### TEXT SECTION
Now having said that, John and I both would be -- have to say that in supply chain could always be an issue. We don't see that at the moment. We have an extensive supply chain and one never knows. That would be the caveat on the other side. We are feeling pretty comfortable about our ability to ramp up to the demand that we are seeing and we project in the marketplace.
- Analyst
Great quarter. Thank you so much.
- Chairman, President and CEO
Thank you, Neal.
Operator
And our next question comes from the line of Greg Garner with Singular Research. Go ahead, sir.
- Analyst
Thank you for taking my question. First of all, congratulations on a nice quarter.
- Chairman, President and CEO
Thank you, Greg.
- Analyst
Sure. One item I remember last quarter was mentioned there was a $5 million or $7 million push out due to some supply constraints as I recall. I just want to be certain, were these recorded in the fourth quarter and was there any push out for the fourth quarter?
- Chairman, President and CEO
Most of the $7 million made it into the fourth quarter. And there really, the magnitude of a push out from the fourth quarter first quarter was a lot smaller. As you can guess from the sale of the revenue line, the factories pushed out everything they could.
- Analyst
And in the capacity expansion plans for next year, is this -- can you characterize the product that you are focusing on? Is it safe to assume for the 7500?
######
- [SET PROBLEM]: Extend the earnings call transcript above, starting after the analyst's question about the 7500.
### SUPPLIED RECORDS
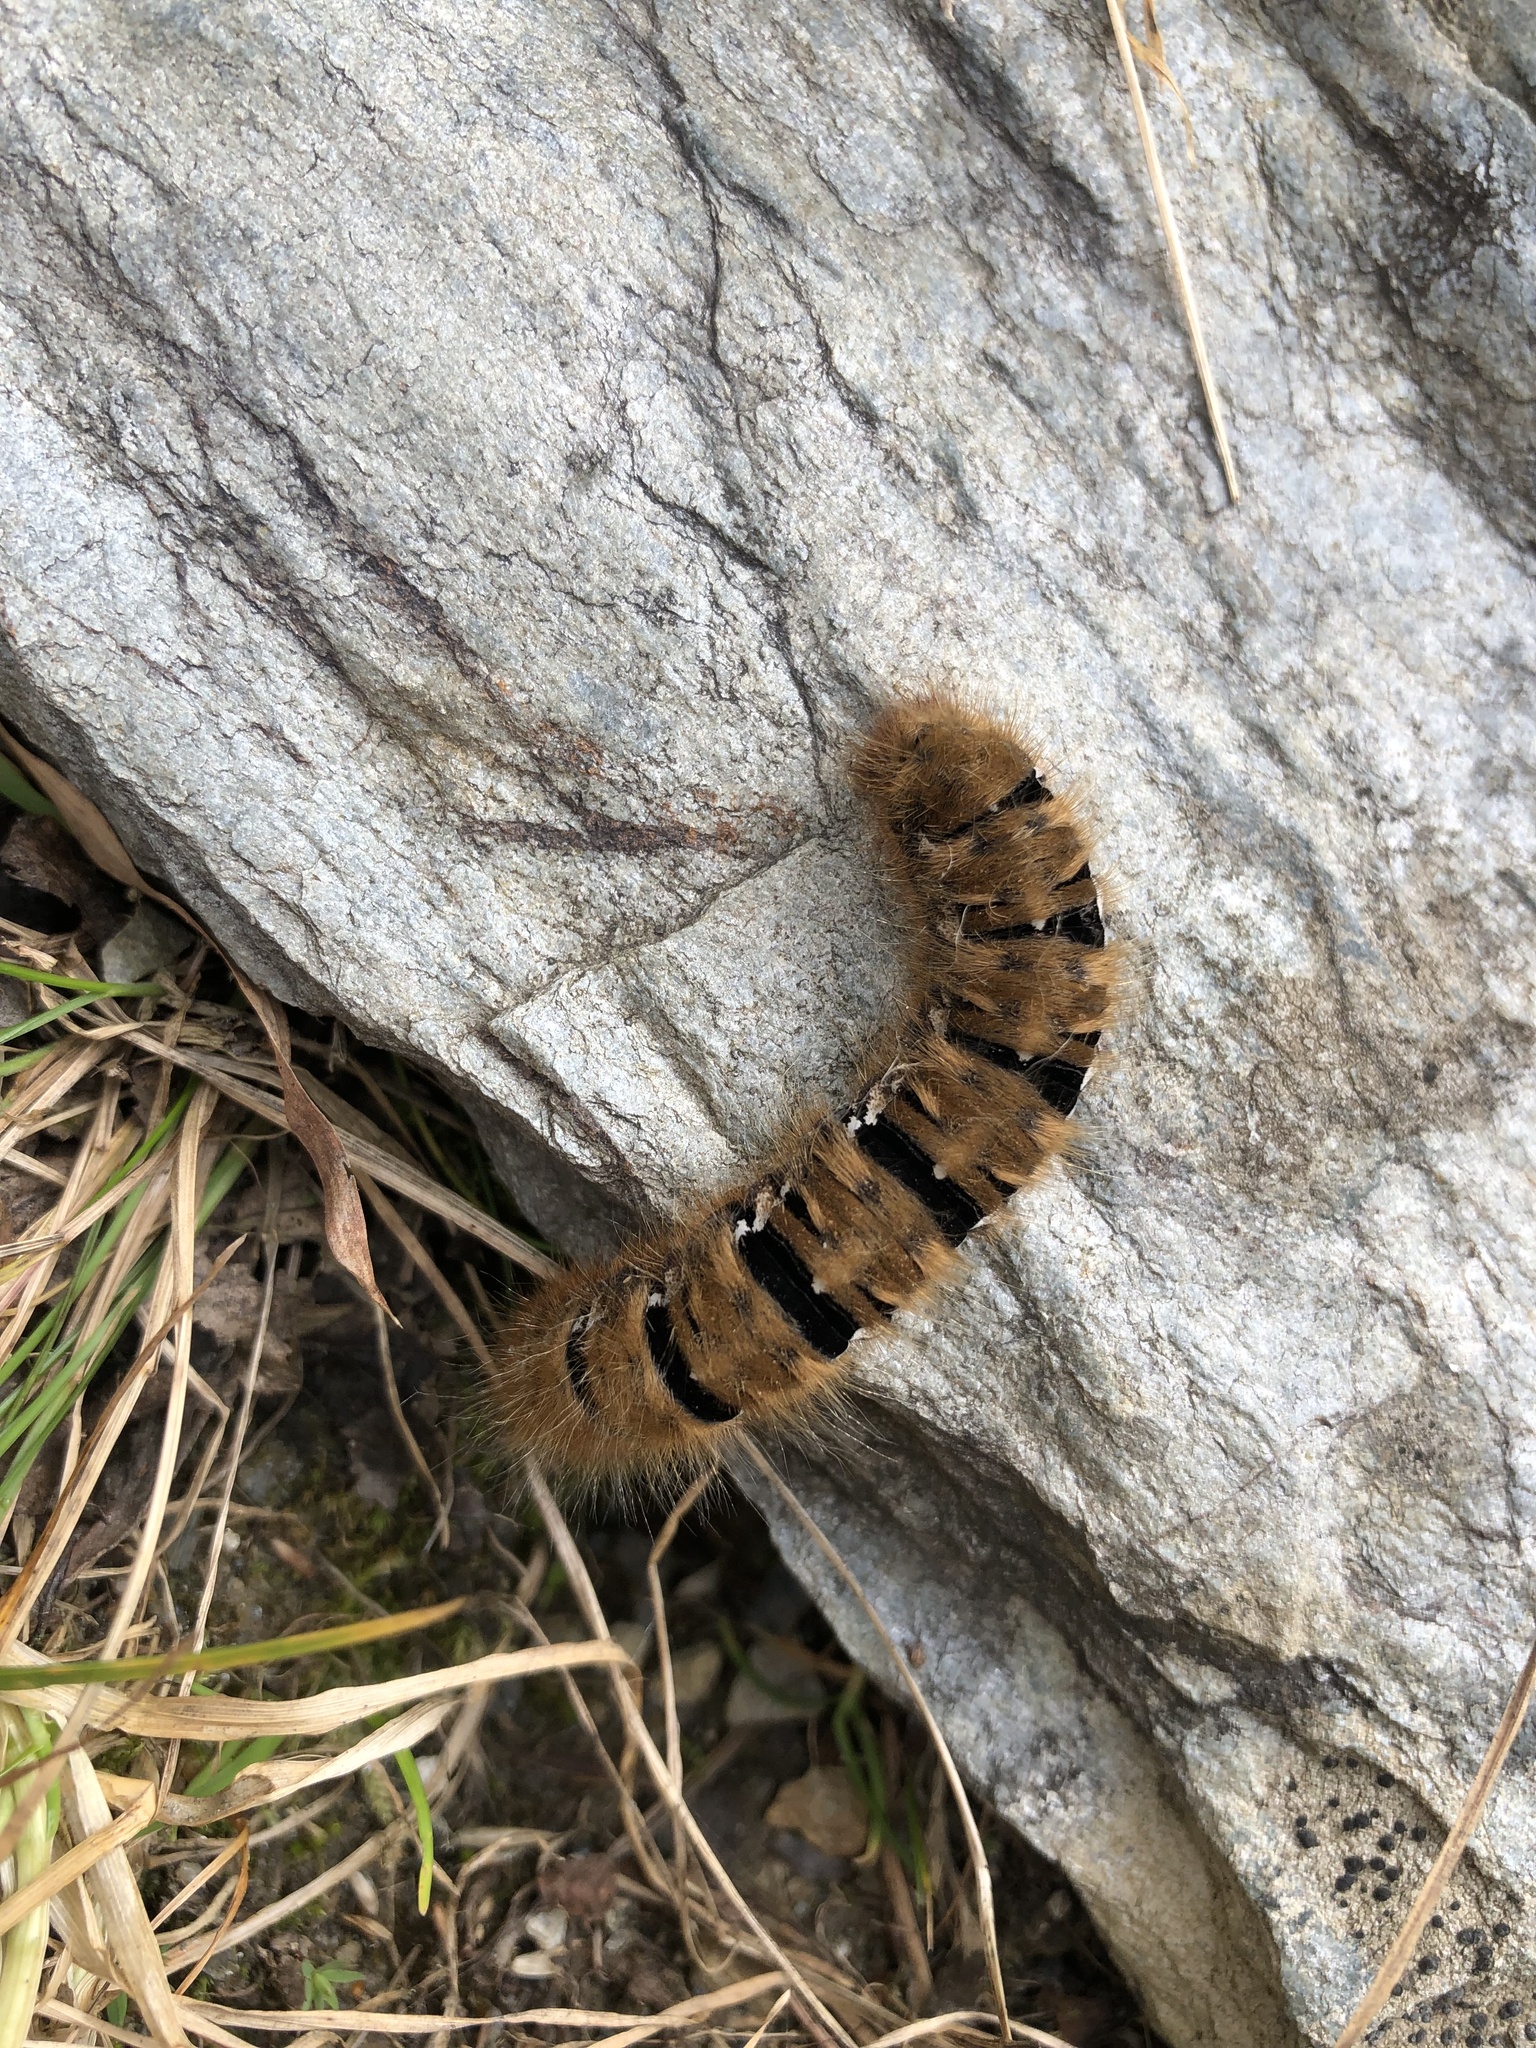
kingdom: Animalia
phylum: Arthropoda
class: Insecta
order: Lepidoptera
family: Lasiocampidae
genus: Lasiocampa
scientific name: Lasiocampa quercus
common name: Oak eggar
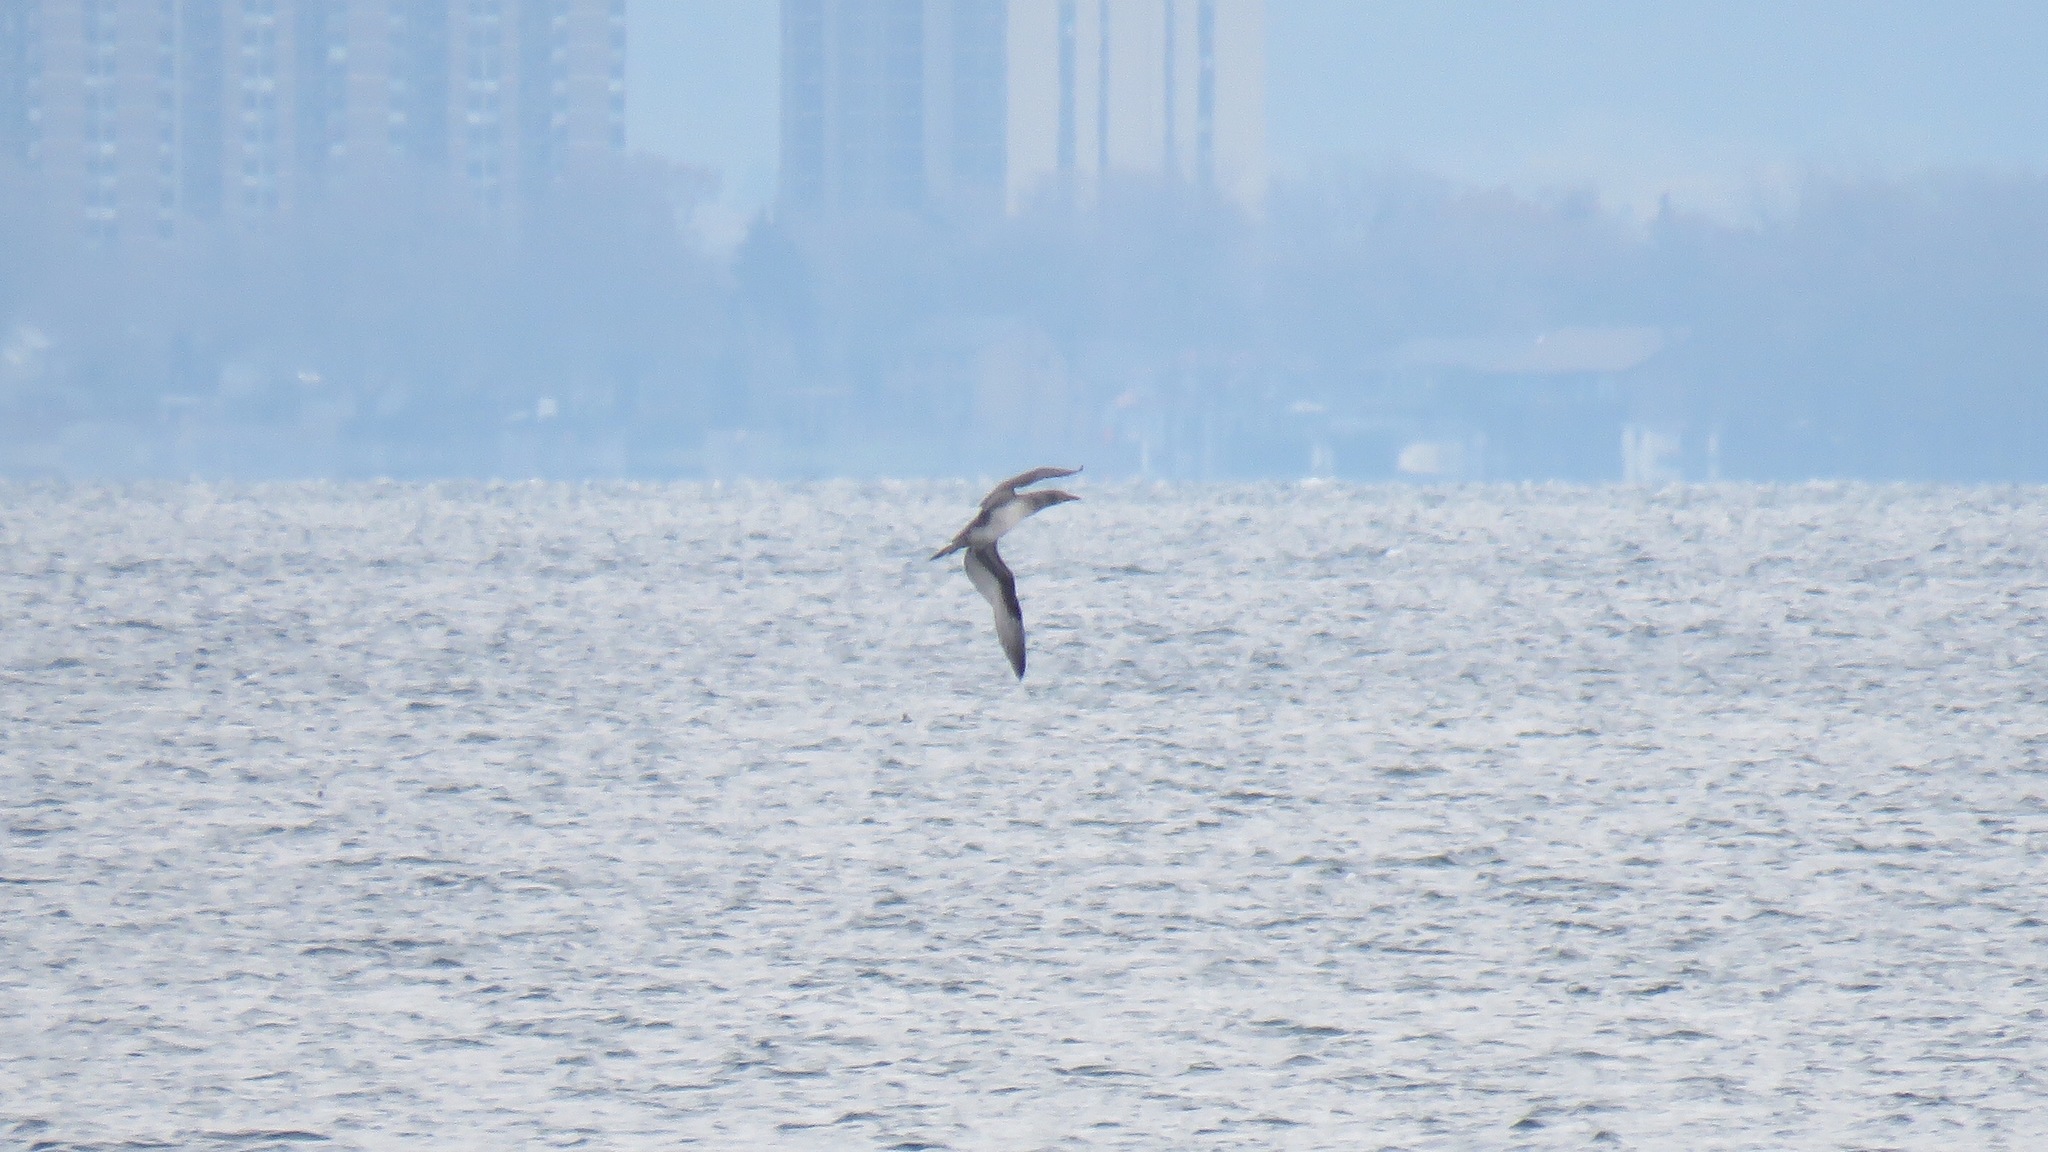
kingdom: Animalia
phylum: Chordata
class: Aves
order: Suliformes
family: Sulidae
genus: Morus
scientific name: Morus bassanus
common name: Northern gannet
######
- [REPLY TO THE TASK]:
- Chairman, President and CEO
That would be a safe assumption. The capacity expansion also would affect the commercial marine units here in Racine, and other land-based transmission products.
- Analyst
And the fact that there is not 7500 is in the backlog, is that because you haven't been actively marketing it until you could deliver it? Is that how that works?
- Chairman, President and CEO
What we did was we went through the field test process and then those applications that were approved, we took orders for some of those and we actually shipped. So the order and shipment happened in the same quarter, so it didn't register in the backlog. But we now have orders that were placed this fiscal year that will show up in the Q1 backlog.
- Analyst
Okay. And any sense on the demand for this relative to the 8500 because in the last -- there has been a movement for a higher demand for the 8500 than anticipated, say a year ago, and now that the 7500 there, what is your read on the 7500 versus 8500 market size or demand?
- Chairman, President and CEO
I think overall the market potential for the 7500 is still larger than the 8500 given its size and weight, and being able to get on frac rigs that don't need special permits to move and smaller frac rigs for Asia and eastern Europe. So I'm still confident the 7500 has a bigger market potential than the 8500. Customers are anxious to get it. It's still going to be when we get into production, as we are now, the lead times on this unit are going to be a lot shorter than any other frac transmission because we have availability of inventory and capacity to produce.
- Analyst
And due to size, does that make it more amicable to European and Asian --
- Chairman, President and CEO
Absolutely. It can fit on a body load frac rig, which is a non-tractor trailer arrangement and fit on smaller horsepower frac rigs that don't need permits to move around the US or Canada.
- Analyst
And to the joy stick, can you characterize where that is? As I remember there were initial orders to boat yards and just want to get a sense for that marine market.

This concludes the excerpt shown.